Les huit derniers mois de l’année 2019 ont vu la montée, en Algérie, d’un mouvement de protestation sans précédent dans l’histoire du pays. Ceci a eu un impact non négligeable sur l’économie du pays et surtout sur le secteur bancaire algérien. D’ailleurs, sous l’impulsion de ce mouvement populaire contre le régime et face au manque de liquidité, les opérateurs économiques espèrent une débureaucratisation et une modernisation du système bancaire, apprend-on de Jeune Afrique.
Alors qu’un souffle démocratique balaie l’Algérie depuis février 2019, et qui a poussé le président Abdelaziz Bouteflika à rendre son tablier, plusieurs opérateurs économiques algériens appellent à une modernisation du système bancaire, jugé trop verrouillé. Selon ces opérateurs algériens, il faut d’abord libéraliser les institutions bancaires algériennes. « On ne peut pas prétendre développer un marché moderne et avoir 90% de celui-ci dominé par des banques publiques, qui obéissent au fonctionnement de l’administration publique », soutient Hassen Khelifati, président directeur général d’Alliance Assurance, compagnie d’assurances algérienne. Toutefois, l’idée de privatiser des banques publiques est loin de faire consensus.
Par ailleurs, Rachid Sekak, ancien directeur de HSBC Algérie et de la dette extérieure à la Banque d’Algérie, est lui favorable à une ouverture du capital du Crédit populaire d’Algérie (CPA) et de la Banque de développement local (BDL). « Ces deux banques sont déjà les plus exposées à la concurrence du secteur privé. Et une telle privatisation permettra d’alimenter la Bourse, dont la profondeur est actuellement ridiculement faible ». D’autres penchent plutôt pour une privatisation partielle. « On peut s’orienter vers un modèle mixte : d’un côté, une partie du capital d’une banque publique peut placée en Bourse pour permettre aux particuliers algériens d’acheter des actifs. De l’autre, une portion peut être gardée par l’État, et un pourcentage du capital peut être proposé aux acteurs internationaux », propose Hassen Khelifati. Divisés sur le sujet, les experts s’accordent sur l’urgence de dépoussiérer le secteur. Pour eux, il est essentiel, tout d’abord, de mener des opérations de lutte contre la corruption.
Selon plusieurs experts algériens, le secteur bancaire voit son horizon s’obscurcir. « La morosité économique se traduira, au moins à court terme, par une aggravation du risque de crédit, notamment à cause d’une accumulation d’arriérés pour de nombreuses entreprises », prévient Rachid Sekak, expert financier algérien. Pour lui, la rentabilité des banques sera affectée et leur solvabilité s’effritera, au moins en 2019 et en 2020. « Certaines banques étrangères pourraient avoir des difficultés à mettre à niveau leur capital dans le cadre des nouvelles normes édictées par la Banque d’Algérie. Une telle situation va rendre complexe le pilotage du secteur dans les prochaines années et renforce l’urgence d’agir et de restructurer », a-t-il indiqué.

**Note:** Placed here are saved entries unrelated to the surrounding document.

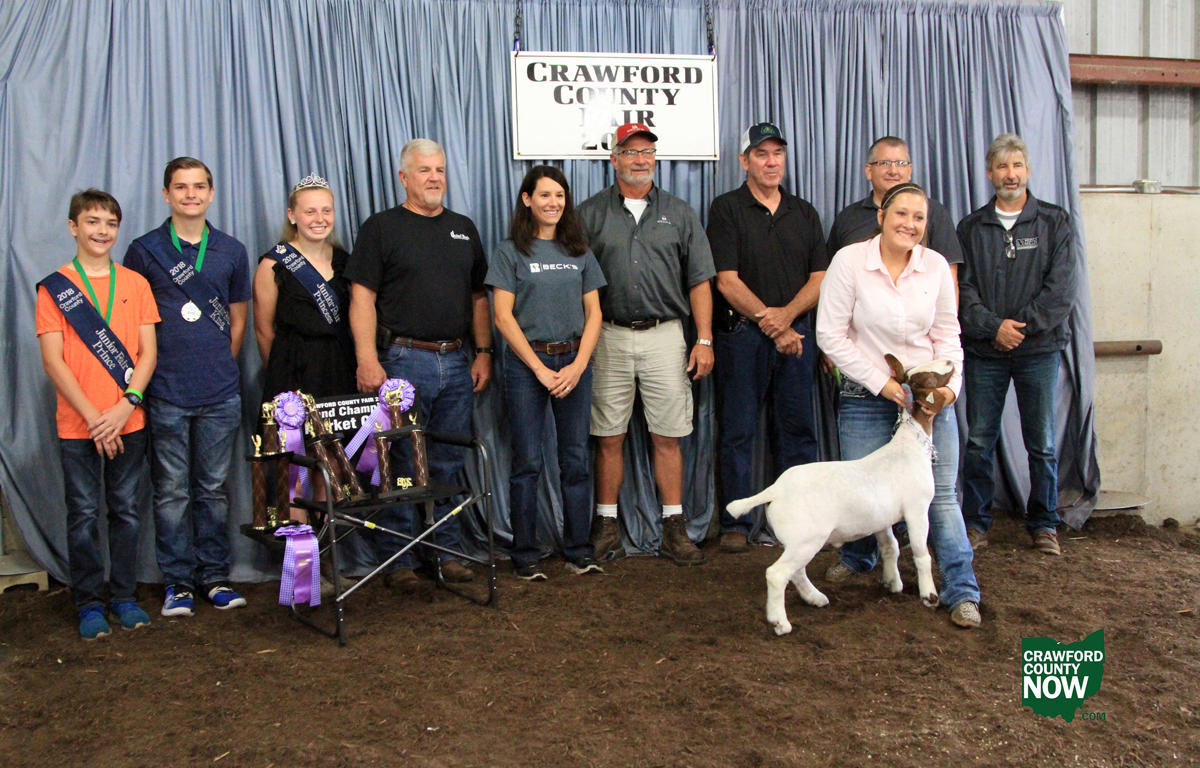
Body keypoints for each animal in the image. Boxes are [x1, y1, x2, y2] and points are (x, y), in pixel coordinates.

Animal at [726, 356, 955, 636]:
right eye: (930, 378)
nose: (950, 360)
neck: (909, 446)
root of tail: (776, 488)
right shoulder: (917, 510)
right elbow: (922, 554)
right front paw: (929, 596)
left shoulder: (882, 519)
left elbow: (890, 547)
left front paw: (893, 583)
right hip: (807, 538)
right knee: (777, 574)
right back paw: (780, 622)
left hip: (800, 540)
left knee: (796, 571)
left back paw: (815, 598)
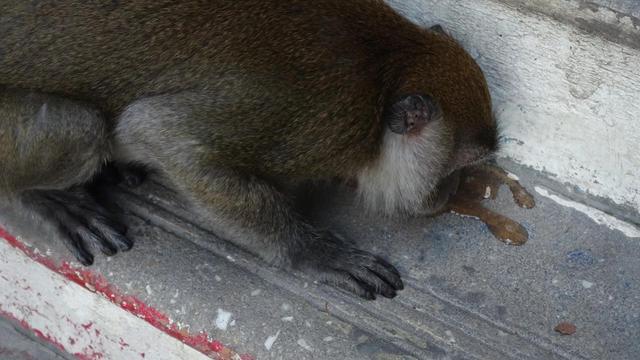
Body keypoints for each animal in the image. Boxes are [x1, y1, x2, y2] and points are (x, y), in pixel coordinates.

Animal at [0, 0, 498, 300]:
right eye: (457, 168)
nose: (450, 193)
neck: (388, 63)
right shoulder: (319, 123)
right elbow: (157, 130)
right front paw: (311, 252)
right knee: (83, 127)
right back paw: (39, 199)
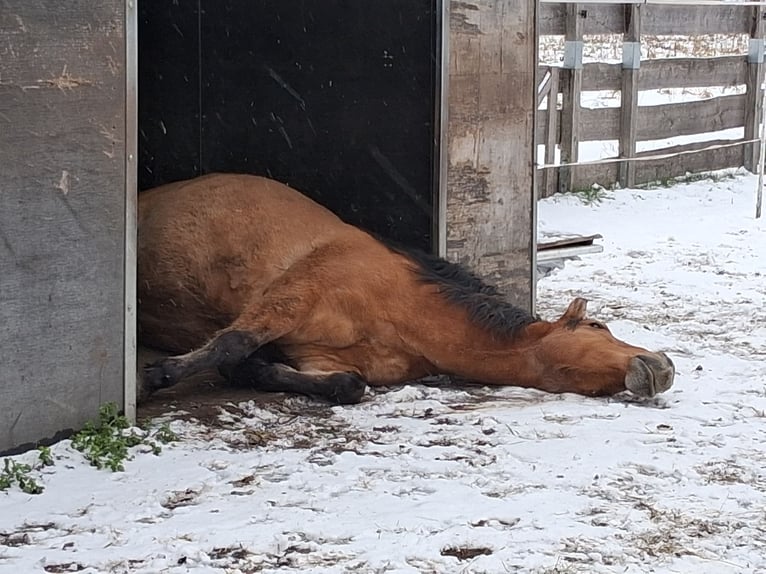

Il faut donc penser à des solutions urgentes pour remédier à ces problèmes. Selon Mohamed Nazim Bessaih, Directeur du réseau des centres d’affaires corporate de la Société Générale, il faut développer des solutions numériques. « La numérisation permettra de favoriser l’inclusion financière d’une large part de la population. Depuis deux ans, l’Algérie amorce un timide virage vers le mode de paiement électronique. En juillet 2019, le pays comptait 6,5 millions de porteurs de cartes, dont 1,5 million de cartes interbancaires (CIB). Concernant l’e-paiement, 40.000 mots de passe avaient été distribués aux clients. Selon le Groupement d’intérêt économique de la monétique (GIE Monétique), chargé de la régulation du système monétique interbancaire. Jusqu’ici, l’e-paiement est restreint à une trentaine d’opérateurs. Résultat : ce mode de paiement tarde à s’inscrire dans les habitudes des consommateurs algériens. Le GIE Monétique n’a enregistré que quelque 90.000 opérations de paiement en ligne et 120.000 transactions par terminal de paiement électronique (TPE) depuis le début de l’année », a-t-il relevé.